## Data block
____________

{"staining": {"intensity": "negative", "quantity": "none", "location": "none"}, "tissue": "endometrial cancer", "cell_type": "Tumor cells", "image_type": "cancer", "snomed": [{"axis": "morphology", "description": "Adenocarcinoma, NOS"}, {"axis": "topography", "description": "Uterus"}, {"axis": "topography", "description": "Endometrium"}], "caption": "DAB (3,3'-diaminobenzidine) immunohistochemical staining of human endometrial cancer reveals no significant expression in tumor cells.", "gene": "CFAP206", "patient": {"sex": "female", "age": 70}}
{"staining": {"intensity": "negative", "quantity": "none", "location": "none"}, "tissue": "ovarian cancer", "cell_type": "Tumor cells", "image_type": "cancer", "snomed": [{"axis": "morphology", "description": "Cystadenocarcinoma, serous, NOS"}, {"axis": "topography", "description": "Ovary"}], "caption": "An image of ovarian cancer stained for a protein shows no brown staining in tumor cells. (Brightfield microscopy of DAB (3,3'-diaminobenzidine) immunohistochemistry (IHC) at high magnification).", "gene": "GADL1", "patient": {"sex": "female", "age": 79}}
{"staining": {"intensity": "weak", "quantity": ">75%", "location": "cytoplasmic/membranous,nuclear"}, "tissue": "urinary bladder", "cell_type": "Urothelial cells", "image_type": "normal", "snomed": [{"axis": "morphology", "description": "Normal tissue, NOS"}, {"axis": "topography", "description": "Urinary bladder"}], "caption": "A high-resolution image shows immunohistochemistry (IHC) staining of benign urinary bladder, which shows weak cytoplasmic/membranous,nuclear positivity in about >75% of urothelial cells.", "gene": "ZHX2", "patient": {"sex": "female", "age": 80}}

____________

## Work order
Each line above that holds the string "negative" should be copied and shown.

## Expected answer
{"staining": {"intensity": "negative", "quantity": "none", "location": "none"}, "tissue": "endometrial cancer", "cell_type": "Tumor cells", "image_type": "cancer", "snomed": [{"axis": "morphology", "description": "Adenocarcinoma, NOS"}, {"axis": "topography", "description": "Uterus"}, {"axis": "topography", "description": "Endometrium"}], "caption": "DAB (3,3'-diaminobenzidine) immunohistochemical staining of human endometrial cancer reveals no significant expression in tumor cells.", "gene": "CFAP206", "patient": {"sex": "female", "age": 70}}
{"staining": {"intensity": "negative", "quantity": "none", "location": "none"}, "tissue": "ovarian cancer", "cell_type": "Tumor cells", "image_type": "cancer", "snomed": [{"axis": "morphology", "description": "Cystadenocarcinoma, serous, NOS"}, {"axis": "topography", "description": "Ovary"}], "caption": "An image of ovarian cancer stained for a protein shows no brown staining in tumor cells. (Brightfield microscopy of DAB (3,3'-diaminobenzidine) immunohistochemistry (IHC) at high magnification).", "gene": "GADL1", "patient": {"sex": "female", "age": 79}}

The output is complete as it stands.